Sunday, March 30, 2008

STOP-LOSS...see this film

Kimberly Peirce's last film was 9 years ago, Boys Don't Cry, a disturbing film that brought to light the senselessness of intolerance. Now, her first film since then is Stop-Loss, a term used to soldiers who have served their obligation in the U.S. Army and risked their lives in the Iraq War. But, this is not another film on the War, so please go and see it.

Peirce started this film as a documentary, but when her brother came back from his Iraq tour of duty, the letters and video taken by the soldiers themselves compelled her to tell the story through the soldiers eyes. Yes, it is graphically, brutally violent, but the depictions are real. The gore and senselessness of this war and the psychological consequences on these young men who serve has never been so right on.

And, I don't say this lightly or from some film critic's eye. I know how gruesome and damaging war is. I volunteered at a physical therapy Army hospital during the Vietnam War where landmines blew off multiple limbs on soldiers. One young man, barely 26 years old, returned from Vietnam with just a torso, but his spirit seemed still intact during his whirlpool therapies. Immersed in the pool, I lost sense of his missing limbs. He was still a person, with emotions, a generous forgiving heart and a mind that will never forget. A few months later, when he was released from rehab to go home to his family, his family shunned him because they didn't want to be reminded of what the war did to him, cheating him and them out of life. He died a year later from depression.

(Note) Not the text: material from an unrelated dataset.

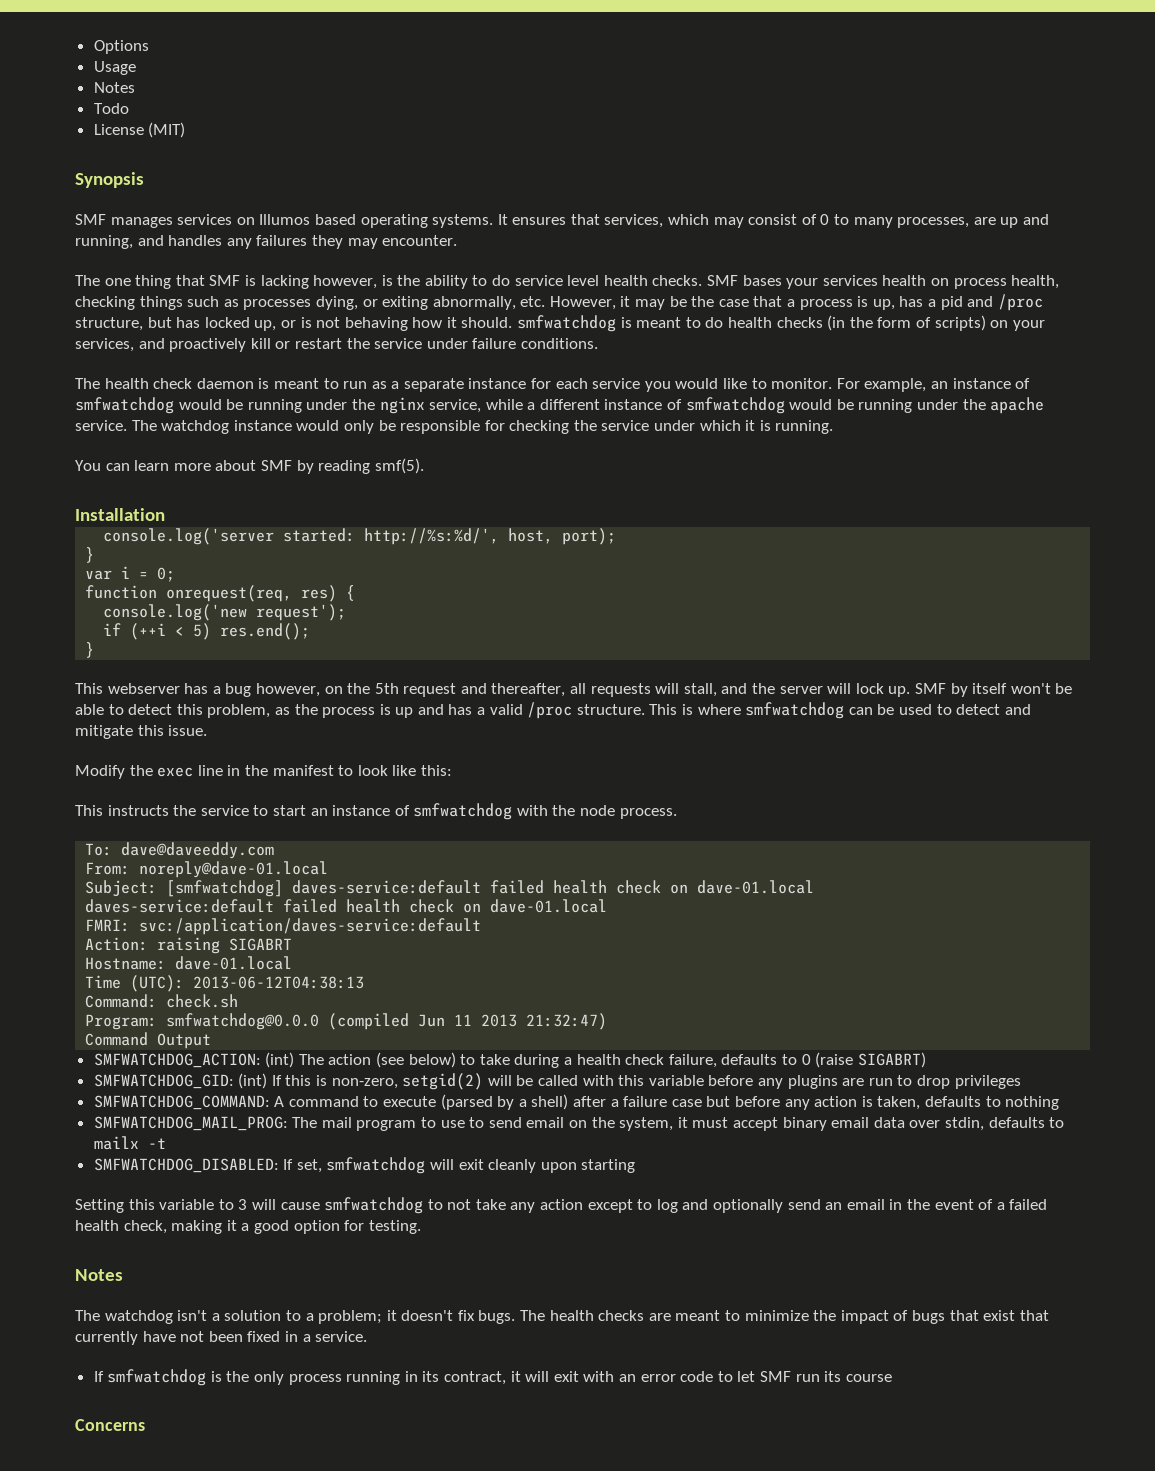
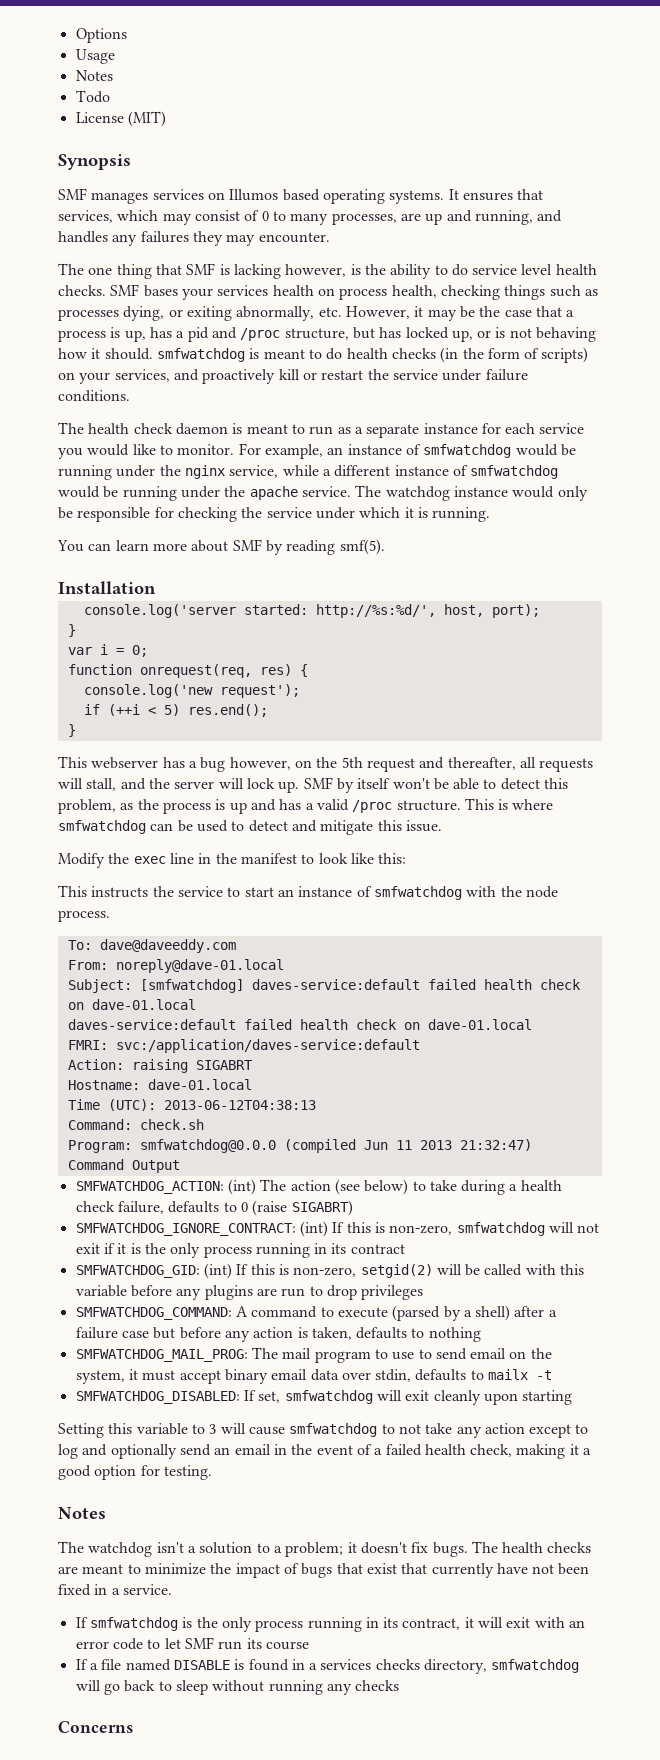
(926, 1060) none -> [75,1221,600,1237] [75,1243,405,1258] // SMFWATCHDOG_IGNORE_CONTRACT: (int) If this is non-zero, smfwatchdog will not exit if it is the only process running in its contract
(892, 1378) none -> [75,1659,580,1674] [75,1680,400,1695] // If a file named DISABLE is found in a services checks directory, smfwatchdog will go back to sleep without running any checks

The Iraq War destroys so many lives. All war annihilates people, physically and mentally. Peirce pierces through the glories of filmmaking and hits the tragic story of how wartime violence begets domestic and personal violence. Whatever the critics' reviews are about this film, one wonders if they've ever been to war because if they had, I doubt if the word "melodrama" would ever enter that review.

This is an important film, the most realistic I've seen. It's not easy to watch, by any means, but necessary to experience.